Yeter ki çocuğum eşcinsel olmasın (mı?)

Bu yazı ilk olarak blogcuanne.com da yayımlanmıştır.
http://blogcuanne.com/2015/06/25/yeter-ki-cocugum-escinsel-olmasin/


25 Haziran 2015

Yeter ki çocuğum eşcinsel olmasın

Aşağıdaki yazı ismini saklı tutmak isteyen bir Blogcu Anne okuru tarafından, LGBTİ Onur Haftası’na atfen kaleme alındı.
***
Şimdi bir oyun oynayalım, test yapalım anneler ne dersiniz?
Ben bir cümlenin başını yazacağım, siz boşlukları dolduracaksınız. Alın elinize kalem kağıdı, oyuna başlayalım.
Çocuğum büyüdüğünde …………. olmasını istemezdim.
Çocuğumun eşcinsel olduğunu benden yıllarca sakladığını anladığımda …………. .
Oğlumun en yakın erkek arkadaşıyla öpüştüğünü gördüğümde …………. .
4 yaşındaki oğlumun sadece bebeklerle oynadığını anlayınca …………. diye düşünürdüm.
18 yaşındaki kızım Ayşe kendisine bundan sonra Ahmet dememizi isteseydi …………. .
40 yaşında lezbiyen kızım anne olmak isteseydi …………. yollarını denerdim.
Çocuğum bana eşcinsel olduğunu açıklasaydı hemen ………….
Evet sorularımız bu kadar…
Çıkan sonuçlara bakalım şimdi de…

Eğer verdiğiniz cevaplar arasında, hemen doktora götürür tedavi ettirirdim, iğrenirdim, erkek oyuncaklarına yönlendirirdim, keşke hiç bilmeseydim derdim, hemen evlendirmeye çalışırdım, doğru insanı bulmadığını düşünürdüm ve benzeri cevaplar varsa, ciddi bir homofobi/transfobiniz var demektir. Homofobi ve transfobi çok ciddi, çok sinsi ve tedavisi çok uzun süren bir hastalıktır. (Homofobi nedir? Transfobi Nedir?)
ÇÖZÜM: Çocuğunuzun ve sizin mutluluğunuz için acilen bu hastalıkla mücadele etmeniz gerekiyor. Bu süreç oldukça uzun ve ciddi uğraş gerektiren, psikiyatristlerden, LİSTAG gibi ebeveyn oluşumlarından, Pembe Hayat, Kaos GL, lambdaistanbul, SPoD LGBTİ gibi derneklerden destek almanız gereken bir süreç. Ama yılmayın; evrilmeye, hastalıkla mücadeleye devam edin. Sonuç hepimiz için çok güzel olacak! (LGBTİ terimleriyle ilgili şahane bir sözlük için tıklayın. Çocuğu eşcinsel, transseksüel ebeveynlerin kurduğu dernek için tıklayın.)

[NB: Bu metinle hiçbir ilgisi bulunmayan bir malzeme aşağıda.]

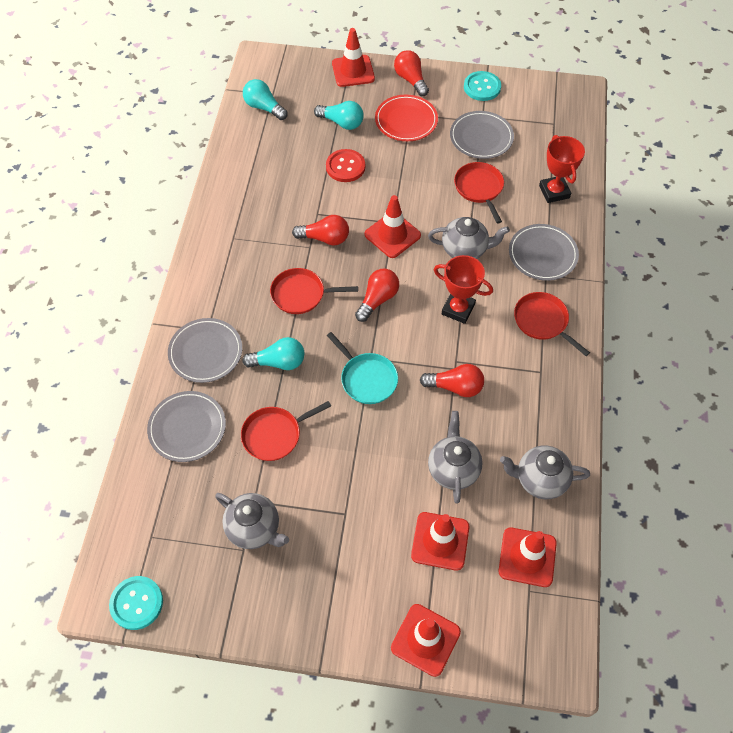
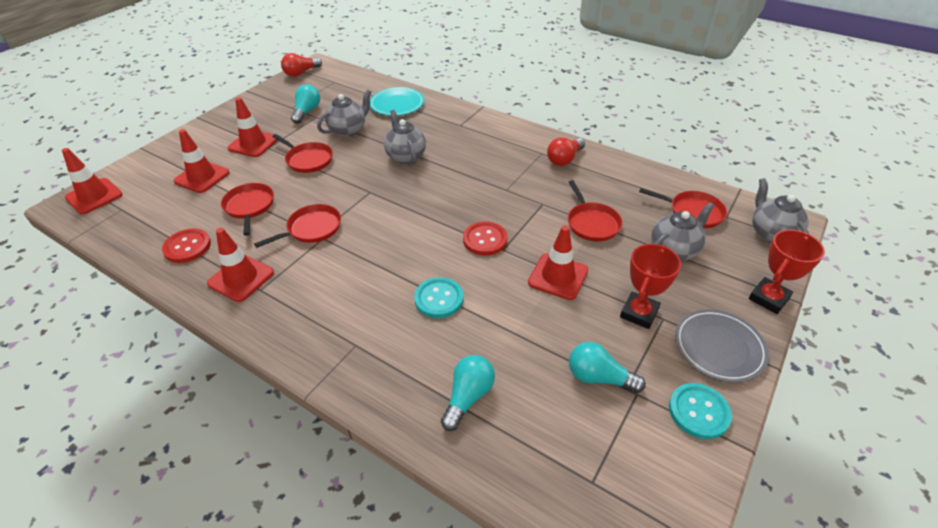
grey plate: [147,391,226,462] [168,318,242,383] [450,111,514,159] [509,224,579,281] = 4 -> [675,309,769,382] = 1
red button: [326,149,365,182] = 1 -> [162,228,211,263] [463,222,507,255] = 2
red light bulb: [292,215,349,246] [355,269,399,322] [394,50,429,96] [420,364,484,397] = 4 -> [281,53,322,77] [547,138,585,166] = 2
red pan: [241,401,331,461] [270,268,358,314] [454,162,504,223] [514,292,590,356] = 4 -> [221,183,274,236] [254,204,341,248] [272,134,333,173] [568,180,623,241] [639,188,727,228] = 5
red plate: [375,95,438,141] = 1 -> none = 0
turquoise pan: [327,332,398,404] = 1 -> none = 0
turquoise plate: none = 0 -> [370,87,424,116] = 1

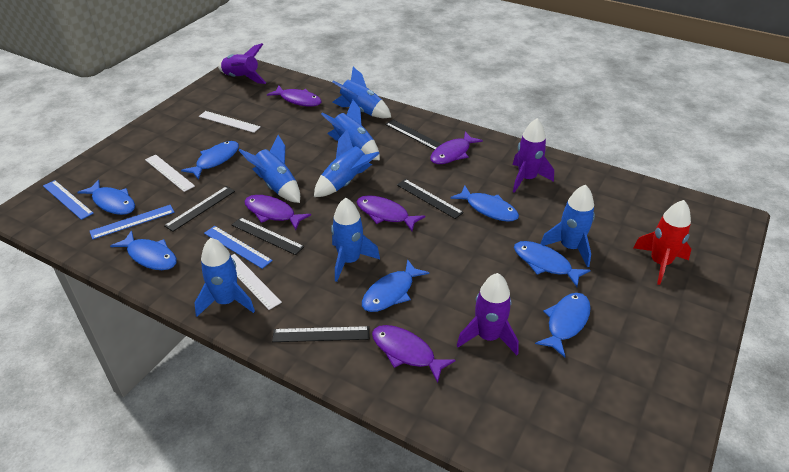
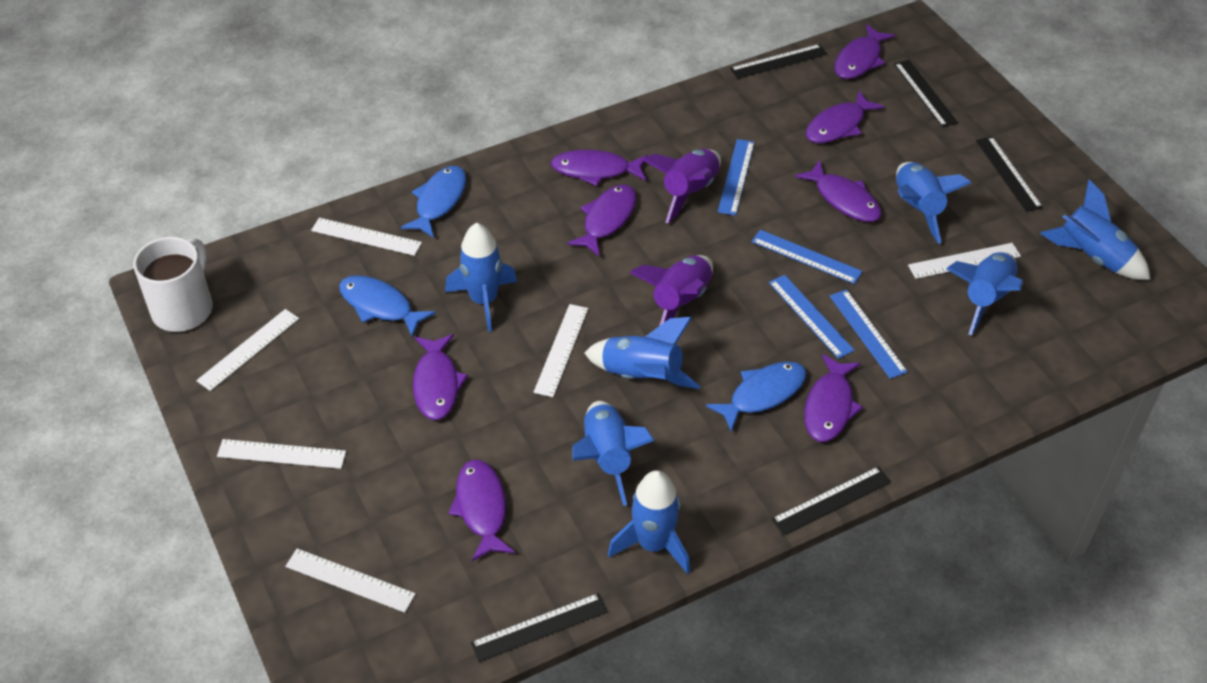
blue fish: [78,180,135,215] [110,230,177,270] [181,141,239,180] [362,259,429,312] [450,185,519,222] [514,241,591,287] [535,293,591,357] = 7 -> [339,275,436,337] [401,166,466,238] [706,361,806,432] = 3
blue ruler: [43,180,94,220] [90,205,174,239] [204,226,273,269] = 3 -> [718,139,755,216] [752,230,863,284] [769,275,855,359] [830,290,908,379] = 4
purple fish: [244,195,311,230] [267,86,322,106] [357,195,425,231] [372,325,456,383] [430,132,483,164] = 5 -> [413,334,468,420] [448,460,515,561] [550,150,648,186] [567,184,636,257] [795,160,881,222] [804,354,863,442] [806,91,884,143] [835,24,895,79] = 8
purple rocket: [218,43,266,84] [457,273,519,355] [513,118,554,193] = 3 -> [630,255,713,326] [642,149,721,223] = 2
red rocket: [633,200,691,285] = 1 -> none = 0
white mug: none = 0 -> [133,237,213,332] = 1
white ruler: [145,155,195,192] [199,111,261,133] [231,254,282,310] = 3 -> [196,309,299,391] [217,439,346,469] [285,549,416,613] [311,218,422,256] [534,304,588,397] [908,243,1021,279] = 6

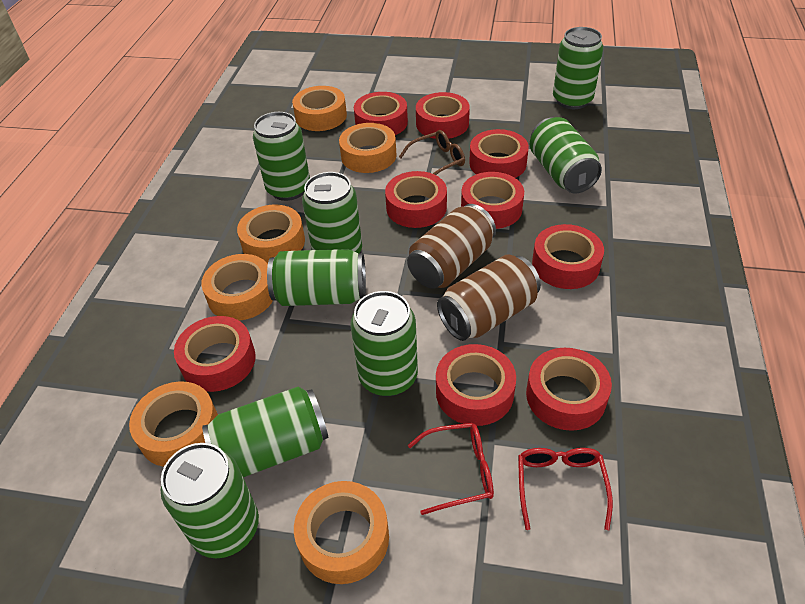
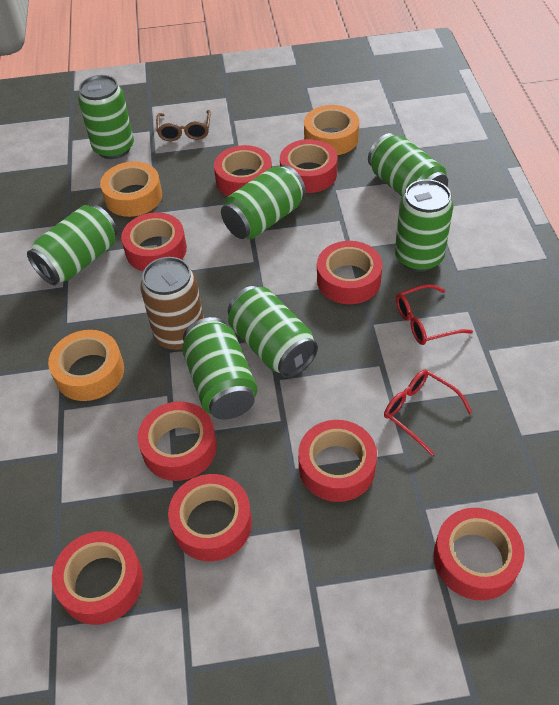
brown can: [407,204,496,289] [437,255,541,341] = 2 -> [140,257,204,351] = 1
green can: [161,443,259,558] [202,387,328,477] [253,112,310,201] [267,249,366,306] [302,172,362,253] [350,291,418,396] [529,117,602,194] [553,27,603,109] = 8 -> [27,205,118,285] [78,75,134,159] [182,317,257,420] [221,165,306,239] [228,286,318,377] [368,133,448,196] [395,179,454,272] = 7
orange tape: [129,381,218,467] [201,254,273,321] [237,205,305,264] [292,86,347,131] [294,481,389,584] [339,123,397,173] = 6 -> [48,330,124,401] [100,161,162,217] [304,105,359,155] = 3

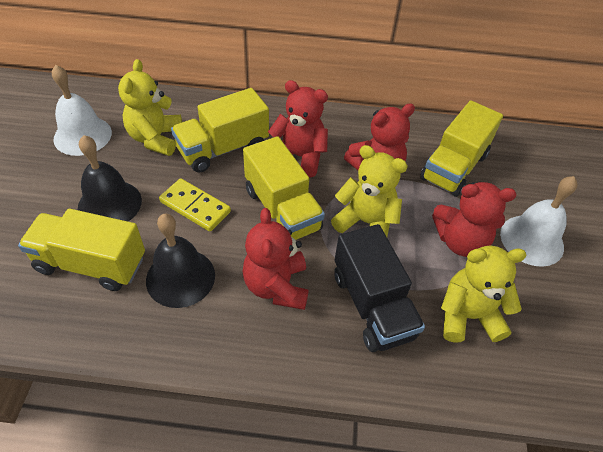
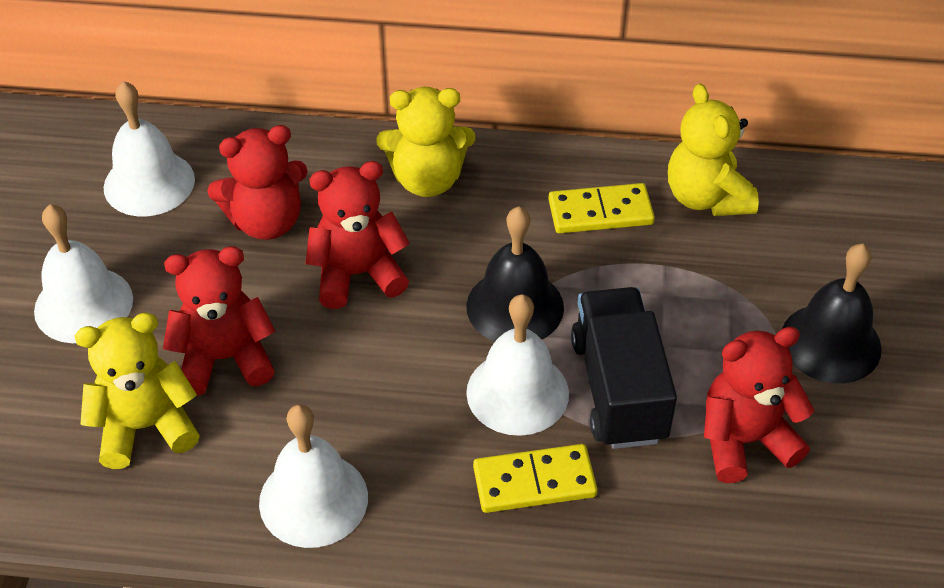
white bell: [52,65,112,156] [500,176,578,267] = 2 -> [34,204,133,343] [104,81,195,216] [259,404,368,548] [466,294,569,436] = 4
yellow domino: [159,178,231,232] = 1 -> [473,444,598,513] [548,183,655,234] = 2
yellow truck: [18,209,145,291] [171,88,269,173] [243,136,325,240] [420,100,503,197] = 4 -> none = 0

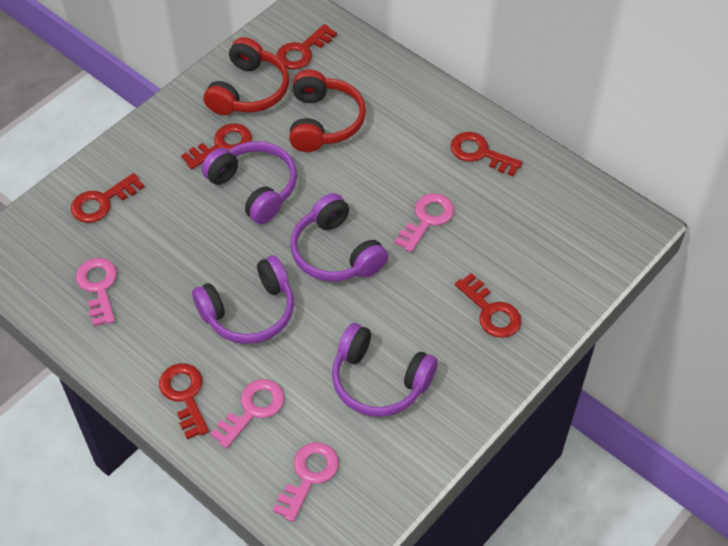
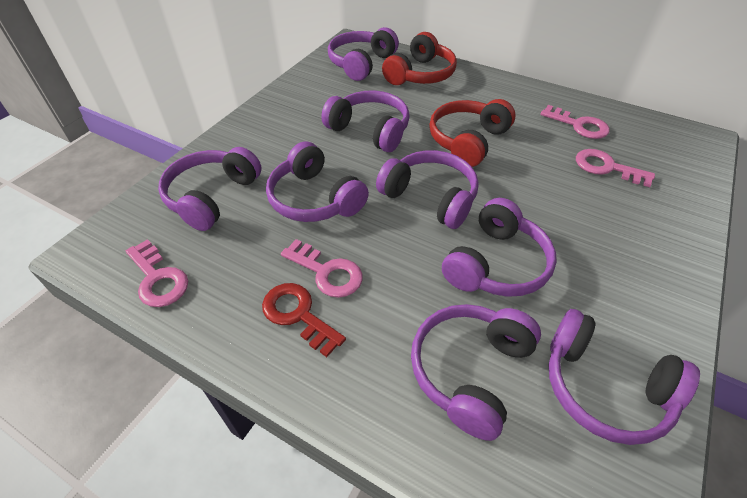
purple headphones: [192,255,294,344] [202,141,297,224] [290,193,388,282] [332,323,438,417] = 4 -> [158,147,262,231] [266,141,369,222] [321,90,410,152] [328,27,399,81] [376,150,479,229] [411,304,541,441] [442,198,557,297] [549,309,700,445] = 8
red key: [71,173,145,223] [159,363,209,439] [181,123,252,169] [276,24,337,69] [450,132,523,176] [455,273,521,338] = 6 -> [262,283,346,357] = 1

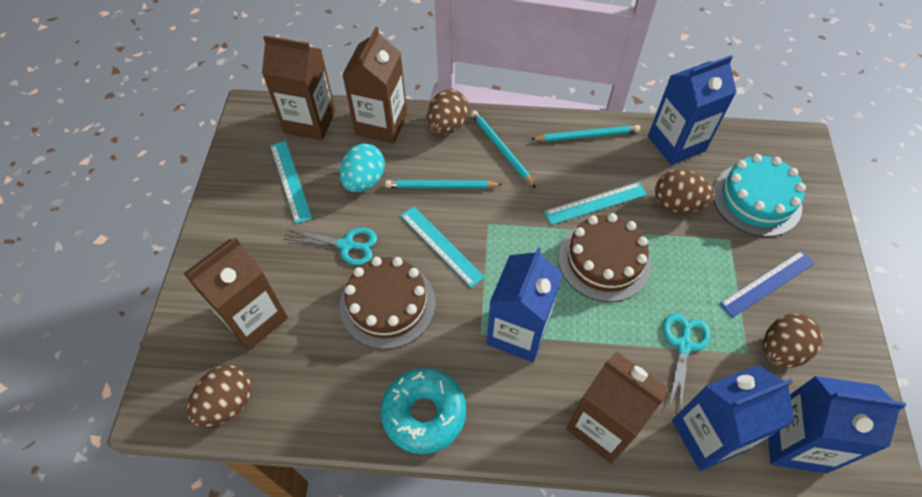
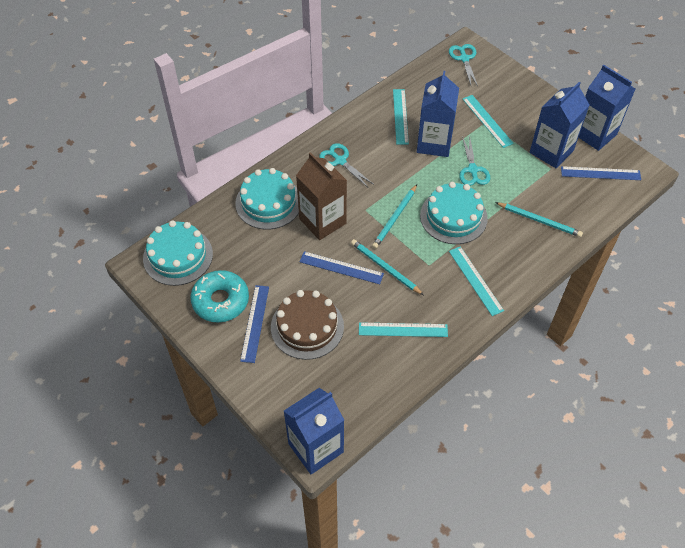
blue ruler: [719,250,815,318] = 1 -> [240,285,269,363] [300,251,384,284] [561,166,641,180] = 3
brown cake: [340,257,436,349] [558,213,652,302] = 2 -> [271,290,344,360] = 1
brown carton: [183,237,288,351] [262,35,336,141] [342,27,407,144] [566,351,669,464] = 4 -> [296,152,347,240] = 1
brown egg: [187,365,251,427] [427,89,469,135] [655,170,715,213] [763,313,823,368] = 4 -> none = 0
turquoise cake: [713,154,806,237] = 1 -> [143,220,213,286] [235,168,299,229] [420,182,488,244] = 3
turquoise egg: [340,143,385,192] = 1 -> none = 0
turquoise ruler: [270,141,312,224] [400,206,484,288] [544,182,647,225] = 3 -> [359,322,448,337] [393,89,409,145] [449,246,504,316] [463,95,514,148] = 4
turquoise scissors: [284,227,377,265] [663,313,710,411] = 2 -> [319,143,373,187] [449,44,478,86] [459,135,490,186] = 3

Eğer verdiğiniz cevaplar arasında benim çocuğum asla eşcinsel olmaz. Eşcinsellik hastalıktır, genetiktir. Bu çocuklar marjinal ailelerden, boşanmış insanların çocuklarından, şu bölgeden, bu şehirden, şu mezhepten çıkar diye düşünüyorsanız hem ırkçı hem homofobik, hem de önyargılısınız demektir ki durum o zaman gerçekten vahimleşiyor. Homofobi ve transfobi, ırkçılık hastalığına tutulduğunuz ve doğal olarak tedaviyi de reddettiğiniz için, çocuğunuzun eşcinsel veya transseksüel olması durumunda, onu suçlamanız, ondan nefret etmeniz, evlatlılıktan reddetmeniz mümkün. Çocuğunuzun intihara sürükleyebilirsiniz, onu bir ömür boyu mutsuzluğa mahkum edebilirsiniz. Ne yazık ki size sunabileceğim kişisel bir çözüm yok. Umarız bir gün önyargılarınızdan kurtulursunuz ve aslında bunun için en iyi yolun, tüm nefretinize rağmen, nefret ettiğiniz insanlarla birbirinize dokunabilmeniz olduğunu görebilirsiniz.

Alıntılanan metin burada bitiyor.